Source texts of formatted documents
------

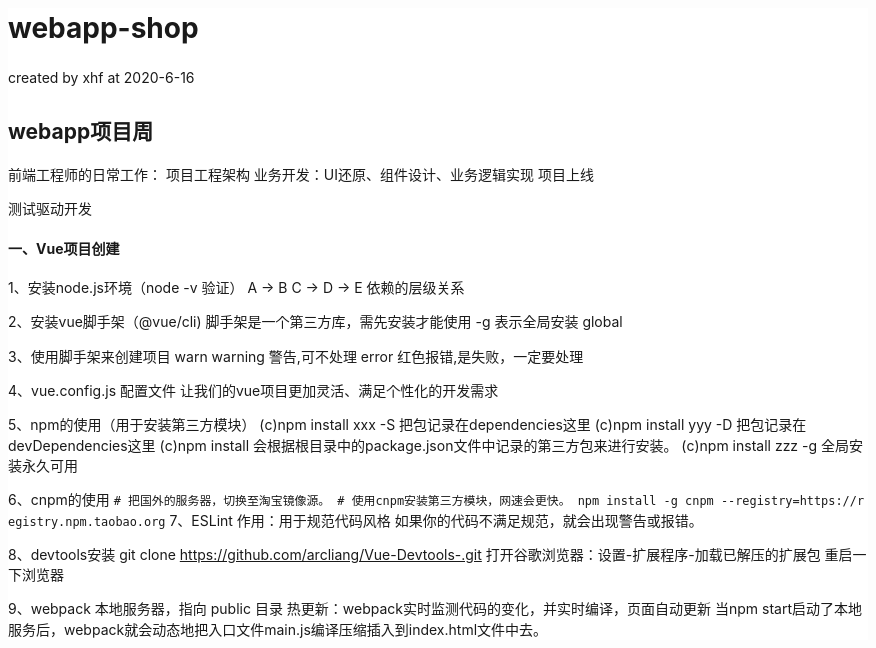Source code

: # webapp-shop
created by xhf at 2020-6-16

## webapp项目周

前端工程师的日常工作：
	项目工程架构
	业务开发：UI还原、组件设计、业务逻辑实现
	项目上线

测试驱动开发

#### 一、Vue项目创建

1、安装node.js环境（node -v 验证）
	A -> B C -> D -> E 依赖的层级关系

2、安装vue脚手架（@vue/cli)
	脚手架是一个第三方库，需先安装才能使用
	-g 表示全局安装 global

3、使用脚手架来创建项目
	warn warning 警告,可不处理
	error 红色报错,是失败，一定要处理

4、vue.config.js 配置文件
	让我们的vue项目更加灵活、满足个性化的开发需求

5、npm的使用（用于安装第三方模块）
	(c)npm install xxx -S  把包记录在dependencies这里
	(c)npm install yyy -D  把包记录在devDependencies这里
	(c)npm install 会根据根目录中的package.json文件中记录的第三方包来进行安装。
	(c)npm install zzz -g  全局安装永久可用

6、cnpm的使用
	```
	# 把国外的服务器，切换至淘宝镜像源。
	# 使用cnpm安装第三方模块，网速会更快。
	npm install -g cnpm --registry=https://registry.npm.taobao.org
	```
7、ESLint
	作用：用于规范代码风格
	如果你的代码不满足规范，就会出现警告或报错。

8、devtools安装
	git clone https://github.com/arcliang/Vue-Devtools-.git
	打开谷歌浏览器：设置-扩展程序-加载已解压的扩展包
	重启一下浏览器

9、webpack
	本地服务器，指向 public 目录
	热更新：webpack实时监测代码的变化，并实时编译，页面自动更新
	当npm start启动了本地服务后，webpack就会动态地把入口文件main.js编译压缩插入到index.html文件中去。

------

** Activity **
What is needed is an exact copy of the lines from the one containing "前端工程师的日常工作：" to the end of the data; please add nothing else.

** Solution to the exercise **
前端工程师的日常工作：
	项目工程架构
	业务开发：UI还原、组件设计、业务逻辑实现
	项目上线

测试驱动开发

#### 一、Vue项目创建

1、安装node.js环境（node -v 验证）
	A -> B C -> D -> E 依赖的层级关系

2、安装vue脚手架（@vue/cli)
	脚手架是一个第三方库，需先安装才能使用
	-g 表示全局安装 global

3、使用脚手架来创建项目
	warn warning 警告,可不处理
	error 红色报错,是失败，一定要处理

4、vue.config.js 配置文件
	让我们的vue项目更加灵活、满足个性化的开发需求

5、npm的使用（用于安装第三方模块）
	(c)npm install xxx -S  把包记录在dependencies这里
	(c)npm install yyy -D  把包记录在devDependencies这里
	(c)npm install 会根据根目录中的package.json文件中记录的第三方包来进行安装。
	(c)npm install zzz -g  全局安装永久可用

6、cnpm的使用
	```
	# 把国外的服务器，切换至淘宝镜像源。
	# 使用cnpm安装第三方模块，网速会更快。
	npm install -g cnpm --registry=https://registry.npm.taobao.org
	```
7、ESLint
	作用：用于规范代码风格
	如果你的代码不满足规范，就会出现警告或报错。

8、devtools安装
	git clone https://github.com/arcliang/Vue-Devtools-.git
	打开谷歌浏览器：设置-扩展程序-加载已解压的扩展包
	重启一下浏览器

9、webpack
	本地服务器，指向 public 目录
	热更新：webpack实时监测代码的变化，并实时编译，页面自动更新
	当npm start启动了本地服务后，webpack就会动态地把入口文件main.js编译压缩插入到index.html文件中去。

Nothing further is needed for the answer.